Check every line of the data and copy the ones where "lines" appears.

Exercise data Block Start

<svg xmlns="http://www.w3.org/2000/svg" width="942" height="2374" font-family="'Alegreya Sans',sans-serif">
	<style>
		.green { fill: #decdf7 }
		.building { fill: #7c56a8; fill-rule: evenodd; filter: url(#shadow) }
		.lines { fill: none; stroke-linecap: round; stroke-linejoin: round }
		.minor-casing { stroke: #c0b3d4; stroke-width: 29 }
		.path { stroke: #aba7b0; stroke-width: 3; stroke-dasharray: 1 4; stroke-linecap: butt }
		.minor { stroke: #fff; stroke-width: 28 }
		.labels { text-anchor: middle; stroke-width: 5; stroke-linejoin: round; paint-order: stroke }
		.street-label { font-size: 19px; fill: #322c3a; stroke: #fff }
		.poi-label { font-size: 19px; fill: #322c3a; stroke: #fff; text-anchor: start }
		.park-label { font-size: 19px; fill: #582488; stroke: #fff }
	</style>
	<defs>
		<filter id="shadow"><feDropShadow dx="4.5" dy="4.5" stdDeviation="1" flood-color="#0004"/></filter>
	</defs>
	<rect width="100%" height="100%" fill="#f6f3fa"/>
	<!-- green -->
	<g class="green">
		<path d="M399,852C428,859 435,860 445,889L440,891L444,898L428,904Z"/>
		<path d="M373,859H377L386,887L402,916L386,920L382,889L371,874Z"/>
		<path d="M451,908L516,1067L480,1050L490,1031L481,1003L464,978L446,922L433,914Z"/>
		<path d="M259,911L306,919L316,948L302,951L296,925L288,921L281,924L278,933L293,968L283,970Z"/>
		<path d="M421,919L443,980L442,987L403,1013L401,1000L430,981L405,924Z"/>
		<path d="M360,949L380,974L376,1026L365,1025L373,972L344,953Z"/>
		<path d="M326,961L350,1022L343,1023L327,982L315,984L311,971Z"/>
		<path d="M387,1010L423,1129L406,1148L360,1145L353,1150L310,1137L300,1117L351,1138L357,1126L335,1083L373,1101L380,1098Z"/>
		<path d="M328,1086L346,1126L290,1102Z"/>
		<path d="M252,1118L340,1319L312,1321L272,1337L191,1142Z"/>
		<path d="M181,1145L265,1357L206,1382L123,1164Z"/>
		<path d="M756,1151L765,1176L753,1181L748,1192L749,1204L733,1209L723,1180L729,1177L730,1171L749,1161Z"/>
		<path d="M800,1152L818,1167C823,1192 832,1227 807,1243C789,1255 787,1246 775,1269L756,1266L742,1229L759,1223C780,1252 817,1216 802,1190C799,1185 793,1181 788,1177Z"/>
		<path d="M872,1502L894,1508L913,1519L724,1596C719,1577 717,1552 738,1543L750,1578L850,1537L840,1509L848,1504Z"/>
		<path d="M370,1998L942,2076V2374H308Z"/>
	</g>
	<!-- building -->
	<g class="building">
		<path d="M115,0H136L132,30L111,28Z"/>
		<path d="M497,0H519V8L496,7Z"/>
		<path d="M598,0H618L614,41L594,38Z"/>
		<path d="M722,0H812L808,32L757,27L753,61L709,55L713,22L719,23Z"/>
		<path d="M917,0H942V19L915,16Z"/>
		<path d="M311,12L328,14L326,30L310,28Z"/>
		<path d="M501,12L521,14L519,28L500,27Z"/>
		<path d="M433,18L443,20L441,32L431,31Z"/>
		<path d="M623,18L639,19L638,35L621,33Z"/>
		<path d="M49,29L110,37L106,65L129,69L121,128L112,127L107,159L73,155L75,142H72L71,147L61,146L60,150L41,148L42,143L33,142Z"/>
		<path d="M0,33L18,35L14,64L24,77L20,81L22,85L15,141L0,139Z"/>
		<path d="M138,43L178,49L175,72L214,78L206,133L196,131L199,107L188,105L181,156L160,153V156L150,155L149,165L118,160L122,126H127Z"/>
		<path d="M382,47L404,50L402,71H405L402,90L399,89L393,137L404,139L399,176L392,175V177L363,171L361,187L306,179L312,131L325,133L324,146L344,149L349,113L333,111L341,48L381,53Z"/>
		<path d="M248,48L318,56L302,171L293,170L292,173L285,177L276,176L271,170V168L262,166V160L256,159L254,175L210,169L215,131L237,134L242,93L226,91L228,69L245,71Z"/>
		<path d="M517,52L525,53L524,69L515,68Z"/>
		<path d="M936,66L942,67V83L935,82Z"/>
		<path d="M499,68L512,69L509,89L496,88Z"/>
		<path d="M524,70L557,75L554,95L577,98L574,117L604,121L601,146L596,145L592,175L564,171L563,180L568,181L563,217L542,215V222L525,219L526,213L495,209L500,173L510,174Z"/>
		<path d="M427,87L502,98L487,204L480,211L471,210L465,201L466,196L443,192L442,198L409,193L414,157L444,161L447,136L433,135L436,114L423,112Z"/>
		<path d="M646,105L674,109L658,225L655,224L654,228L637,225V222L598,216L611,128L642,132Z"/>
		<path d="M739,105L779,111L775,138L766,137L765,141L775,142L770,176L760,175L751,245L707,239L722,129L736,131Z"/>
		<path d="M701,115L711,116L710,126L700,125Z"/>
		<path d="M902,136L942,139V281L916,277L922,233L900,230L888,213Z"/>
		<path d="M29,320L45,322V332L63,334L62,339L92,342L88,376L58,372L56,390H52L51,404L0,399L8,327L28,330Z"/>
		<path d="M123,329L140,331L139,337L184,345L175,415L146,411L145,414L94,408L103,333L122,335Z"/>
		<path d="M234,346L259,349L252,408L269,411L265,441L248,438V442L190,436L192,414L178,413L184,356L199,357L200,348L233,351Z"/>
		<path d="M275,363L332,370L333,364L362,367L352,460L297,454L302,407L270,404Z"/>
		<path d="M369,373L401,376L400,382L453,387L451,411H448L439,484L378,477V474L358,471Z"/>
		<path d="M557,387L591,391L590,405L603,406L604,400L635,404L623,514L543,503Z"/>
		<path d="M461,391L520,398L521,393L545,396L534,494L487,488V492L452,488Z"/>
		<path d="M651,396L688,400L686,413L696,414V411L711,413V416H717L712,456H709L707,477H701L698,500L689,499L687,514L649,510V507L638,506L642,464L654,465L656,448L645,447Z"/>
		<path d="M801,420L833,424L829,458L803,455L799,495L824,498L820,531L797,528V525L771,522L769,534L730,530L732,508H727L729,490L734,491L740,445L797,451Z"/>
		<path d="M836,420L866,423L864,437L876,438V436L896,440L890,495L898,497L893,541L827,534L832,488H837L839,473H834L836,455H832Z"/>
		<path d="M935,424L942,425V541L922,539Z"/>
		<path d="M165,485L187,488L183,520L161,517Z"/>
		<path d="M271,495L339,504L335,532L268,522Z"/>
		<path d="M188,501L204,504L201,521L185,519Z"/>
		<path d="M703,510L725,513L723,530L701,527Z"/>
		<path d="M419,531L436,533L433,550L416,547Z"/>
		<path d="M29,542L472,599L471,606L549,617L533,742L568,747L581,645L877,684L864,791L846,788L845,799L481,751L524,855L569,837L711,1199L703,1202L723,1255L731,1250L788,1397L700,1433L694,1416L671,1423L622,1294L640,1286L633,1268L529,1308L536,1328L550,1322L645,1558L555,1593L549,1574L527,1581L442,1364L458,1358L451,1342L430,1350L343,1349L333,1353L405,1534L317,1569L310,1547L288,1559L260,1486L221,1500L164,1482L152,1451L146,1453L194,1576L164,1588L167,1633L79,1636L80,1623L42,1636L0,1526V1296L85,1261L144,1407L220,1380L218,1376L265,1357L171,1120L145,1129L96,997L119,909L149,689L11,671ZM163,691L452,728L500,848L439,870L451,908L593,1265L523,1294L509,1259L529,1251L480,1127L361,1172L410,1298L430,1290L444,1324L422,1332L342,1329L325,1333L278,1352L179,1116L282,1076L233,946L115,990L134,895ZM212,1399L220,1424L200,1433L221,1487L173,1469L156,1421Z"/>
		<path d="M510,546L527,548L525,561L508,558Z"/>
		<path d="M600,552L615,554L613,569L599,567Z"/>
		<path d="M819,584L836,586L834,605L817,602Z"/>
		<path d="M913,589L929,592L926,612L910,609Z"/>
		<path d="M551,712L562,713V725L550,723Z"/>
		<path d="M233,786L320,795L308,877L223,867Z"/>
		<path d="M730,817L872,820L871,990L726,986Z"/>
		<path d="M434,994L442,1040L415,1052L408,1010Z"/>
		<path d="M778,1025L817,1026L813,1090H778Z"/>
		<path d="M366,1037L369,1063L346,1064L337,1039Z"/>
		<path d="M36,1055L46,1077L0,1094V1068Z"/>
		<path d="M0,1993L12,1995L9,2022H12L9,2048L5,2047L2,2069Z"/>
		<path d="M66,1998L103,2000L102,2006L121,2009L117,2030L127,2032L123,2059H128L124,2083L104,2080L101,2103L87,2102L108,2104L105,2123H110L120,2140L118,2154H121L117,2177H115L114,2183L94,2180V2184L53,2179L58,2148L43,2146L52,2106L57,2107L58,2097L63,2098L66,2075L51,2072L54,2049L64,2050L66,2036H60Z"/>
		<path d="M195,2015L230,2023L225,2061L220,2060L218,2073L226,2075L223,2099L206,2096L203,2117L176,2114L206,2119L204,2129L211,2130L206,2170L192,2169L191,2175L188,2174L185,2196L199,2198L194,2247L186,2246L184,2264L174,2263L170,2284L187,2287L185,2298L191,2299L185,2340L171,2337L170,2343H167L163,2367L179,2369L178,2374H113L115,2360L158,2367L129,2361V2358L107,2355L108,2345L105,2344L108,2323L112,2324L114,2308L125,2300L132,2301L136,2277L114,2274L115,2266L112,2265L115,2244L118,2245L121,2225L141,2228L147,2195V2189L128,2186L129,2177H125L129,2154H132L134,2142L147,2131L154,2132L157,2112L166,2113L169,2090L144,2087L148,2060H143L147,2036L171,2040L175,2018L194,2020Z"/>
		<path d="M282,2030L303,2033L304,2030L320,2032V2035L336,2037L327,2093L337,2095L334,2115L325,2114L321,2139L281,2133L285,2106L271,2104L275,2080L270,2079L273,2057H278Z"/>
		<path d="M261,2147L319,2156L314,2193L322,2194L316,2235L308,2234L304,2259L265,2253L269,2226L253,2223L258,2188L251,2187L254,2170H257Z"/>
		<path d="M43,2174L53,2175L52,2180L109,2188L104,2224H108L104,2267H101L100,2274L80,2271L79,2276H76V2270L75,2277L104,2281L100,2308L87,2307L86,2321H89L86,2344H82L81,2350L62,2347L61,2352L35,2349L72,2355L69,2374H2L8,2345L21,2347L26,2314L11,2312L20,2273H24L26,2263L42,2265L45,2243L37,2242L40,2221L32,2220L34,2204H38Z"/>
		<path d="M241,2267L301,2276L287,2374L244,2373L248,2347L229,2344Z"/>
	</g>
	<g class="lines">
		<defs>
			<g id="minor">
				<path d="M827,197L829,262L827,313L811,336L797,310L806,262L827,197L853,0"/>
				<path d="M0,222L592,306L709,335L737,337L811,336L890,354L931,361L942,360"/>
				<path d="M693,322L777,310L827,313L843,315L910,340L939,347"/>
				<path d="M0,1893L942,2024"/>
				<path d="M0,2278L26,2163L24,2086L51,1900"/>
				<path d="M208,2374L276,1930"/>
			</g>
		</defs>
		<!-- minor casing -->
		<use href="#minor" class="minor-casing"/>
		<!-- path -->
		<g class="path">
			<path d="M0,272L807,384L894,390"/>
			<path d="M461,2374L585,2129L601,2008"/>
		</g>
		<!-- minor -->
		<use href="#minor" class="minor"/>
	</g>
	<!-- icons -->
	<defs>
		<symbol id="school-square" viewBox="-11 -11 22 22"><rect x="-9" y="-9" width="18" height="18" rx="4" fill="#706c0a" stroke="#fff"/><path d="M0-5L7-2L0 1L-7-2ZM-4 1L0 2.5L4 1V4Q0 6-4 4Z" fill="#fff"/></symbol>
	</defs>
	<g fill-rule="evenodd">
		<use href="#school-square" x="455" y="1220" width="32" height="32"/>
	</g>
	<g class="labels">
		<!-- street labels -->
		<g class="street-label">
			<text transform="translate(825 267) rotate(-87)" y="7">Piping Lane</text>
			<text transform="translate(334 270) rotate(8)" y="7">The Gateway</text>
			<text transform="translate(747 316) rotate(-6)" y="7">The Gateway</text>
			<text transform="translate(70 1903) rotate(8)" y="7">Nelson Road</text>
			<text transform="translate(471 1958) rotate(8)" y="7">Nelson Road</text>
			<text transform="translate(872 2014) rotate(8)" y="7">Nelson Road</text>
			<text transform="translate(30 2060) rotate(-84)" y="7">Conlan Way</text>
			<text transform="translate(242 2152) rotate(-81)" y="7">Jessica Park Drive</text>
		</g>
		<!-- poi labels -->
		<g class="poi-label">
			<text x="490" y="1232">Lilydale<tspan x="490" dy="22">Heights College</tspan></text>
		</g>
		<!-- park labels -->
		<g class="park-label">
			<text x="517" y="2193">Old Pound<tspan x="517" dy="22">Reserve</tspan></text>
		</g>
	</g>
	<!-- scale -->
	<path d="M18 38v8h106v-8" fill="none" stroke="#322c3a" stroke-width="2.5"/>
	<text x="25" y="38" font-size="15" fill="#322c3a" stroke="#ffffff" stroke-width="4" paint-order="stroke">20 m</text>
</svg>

Exercise data Block End

■ Task response
		.lines { fill: none; stroke-linecap: round; stroke-linejoin: round }
	<g class="lines">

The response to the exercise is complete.